Triton Children and Their Parents

Last Monday I posted “When the children look nothing like their famous parents” in the Museum’s social media: The original image showed two distinctive stages in the life of the Atlantic Triton Trumpet, Charonia variegata, a large marine snail that can be found offshore along the Caribbean, the Gulf of Mexico, east coast of Florida, and the Keys. The 10 mm (about 3/8-inch) juvenile shell, shown here in the top-middle, looks nothing like the 330 mm (about 13-inches), adult shell of the same species depicted on the left.
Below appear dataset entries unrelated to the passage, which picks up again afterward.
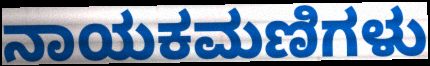
ನಾಯಕಮಣಿಗಳು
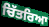
ਚਿੱਤਰਿਆ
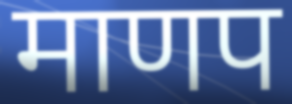
माणप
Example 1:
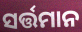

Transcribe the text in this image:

ସର୍ତ୍ତମାନ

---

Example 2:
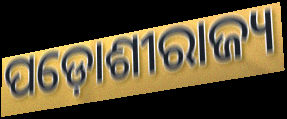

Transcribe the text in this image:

ପଡ଼ୋଶୀରାଜ୍ୟ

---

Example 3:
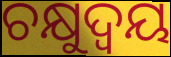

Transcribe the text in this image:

ଚକ୍ଷୁଦ୍ଵୟ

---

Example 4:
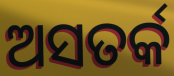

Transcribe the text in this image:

ଅସତର୍କ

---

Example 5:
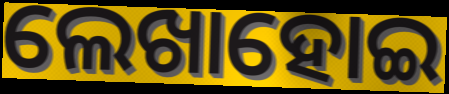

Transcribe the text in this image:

ଲେଖାହୋଇ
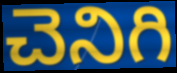
చెనిగి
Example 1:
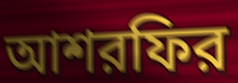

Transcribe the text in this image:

আশরফির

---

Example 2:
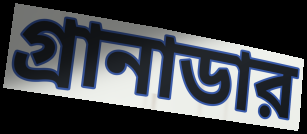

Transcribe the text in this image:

গ্রানাডার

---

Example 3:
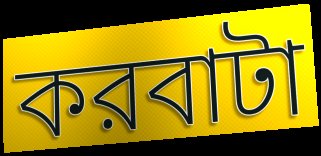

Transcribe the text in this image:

করবাটা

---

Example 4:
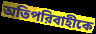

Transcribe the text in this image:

অতিপরিবাহীকে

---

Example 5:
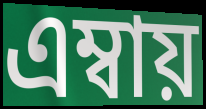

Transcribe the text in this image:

এম্বায়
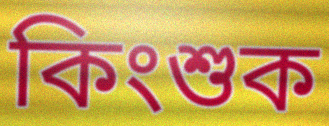
কিংশুক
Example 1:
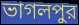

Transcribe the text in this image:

ভাগলপুর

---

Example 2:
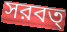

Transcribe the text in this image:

সরবত্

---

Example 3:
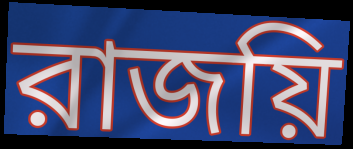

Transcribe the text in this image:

রাজয়ি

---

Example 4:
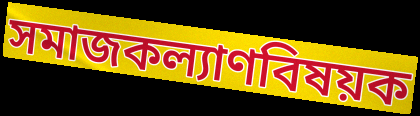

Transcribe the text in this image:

সমাজকল্যাণবিষয়ক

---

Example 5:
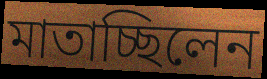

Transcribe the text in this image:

মাতাচ্ছিলেন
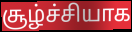
சூழ்ச்சியாக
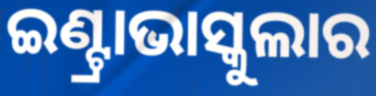
ଇଣ୍ଟ୍ରାଭାସ୍କୁଲାର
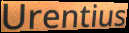
Urentius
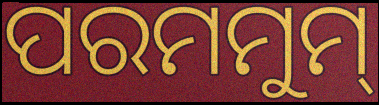
ପରମମୁମ୍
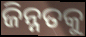
ଜିନ୍ନତକୁ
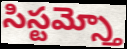
సిస్టమ్స్తో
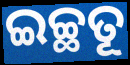
ଇଚ୍ଛତୂ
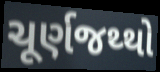
ચૂર્ણજથ્થો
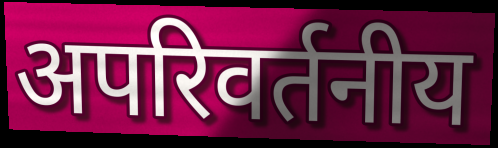
अपरिवर्तनीय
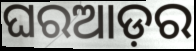
ଘରଆଡ଼ର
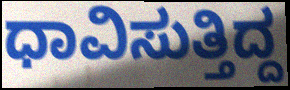
ಧಾವಿಸುತ್ತಿದ್ದ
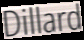
Dillard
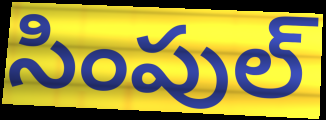
సింపుల్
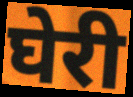
घेरी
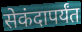
सेकंदापर्यंत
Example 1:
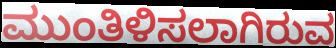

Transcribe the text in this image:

ಮುಂತಿಳಿಸಲಾಗಿರುವ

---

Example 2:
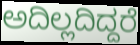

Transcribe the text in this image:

ಅದಿಲ್ಲದಿದ್ದರೆ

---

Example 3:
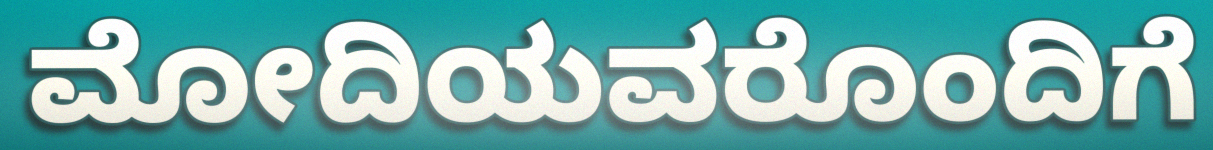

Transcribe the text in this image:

ಮೋದಿಯವರೊಂದಿಗೆ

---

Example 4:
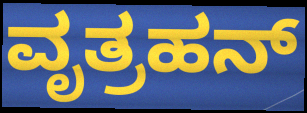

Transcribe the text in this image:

ವೃತ್ರಹನ್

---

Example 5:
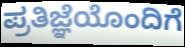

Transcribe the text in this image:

ಪ್ರತಿಜ್ಞೆಯೊಂದಿಗೆ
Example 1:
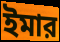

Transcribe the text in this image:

ইমার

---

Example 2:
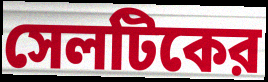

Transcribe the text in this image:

সেলটিকের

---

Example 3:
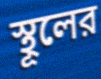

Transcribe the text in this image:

স্থূলের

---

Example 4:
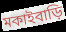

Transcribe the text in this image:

মকাইবাড়ি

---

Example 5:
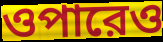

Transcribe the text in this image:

ওপারেও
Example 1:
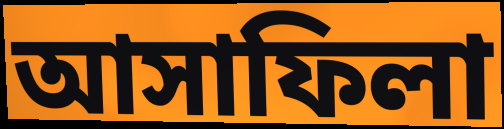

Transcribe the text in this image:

আসাফিলা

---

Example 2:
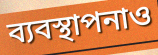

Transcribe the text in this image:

ব্যবস্থাপনাও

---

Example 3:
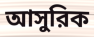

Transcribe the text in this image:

আসুরিক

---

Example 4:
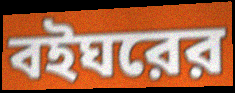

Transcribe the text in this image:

বইঘরের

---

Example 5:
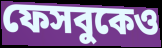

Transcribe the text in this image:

ফেসবুকেও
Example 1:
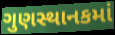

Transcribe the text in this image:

ગુણસ્થાનકમાં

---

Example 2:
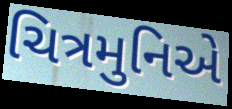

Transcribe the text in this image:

ચિત્રમુનિએ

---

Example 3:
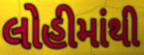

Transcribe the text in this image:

લોહીમાંથી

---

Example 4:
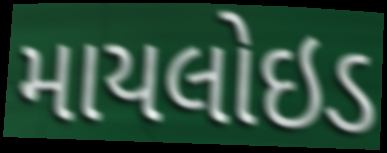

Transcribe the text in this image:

માયલોઇડ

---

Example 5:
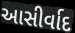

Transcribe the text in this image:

આસીર્વાદ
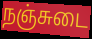
நஞ்சுடை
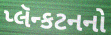
પ્લૅન્કટનનો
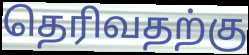
தெரிவதற்கு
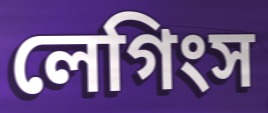
লেগিংস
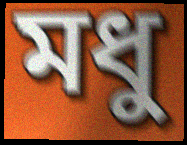
মধু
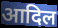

In the juvenile shell, the brown part (on “top”), called the protoconch. The protoconch is the remainder of the shell made by the snail while living as a free-living, open-water larva that can be carried by ocean currents from one location to another. After reading the post, my colleague Doug Eernisse, from the University of California at Fullerton, suggested that it’d be cool to add an image of the actual larva. I found the image of a veliger-stage larva* in a recent paper by Richard B. Emlet**, with the prominent paired vela (singular velum) that assist with positioning in the water, at the same time bearing cilia that aid in food gathering by the larva. Now, we show three stages in the life of the Atlantic Trumpet Triton, and the children still don’t look anything like their famous parents!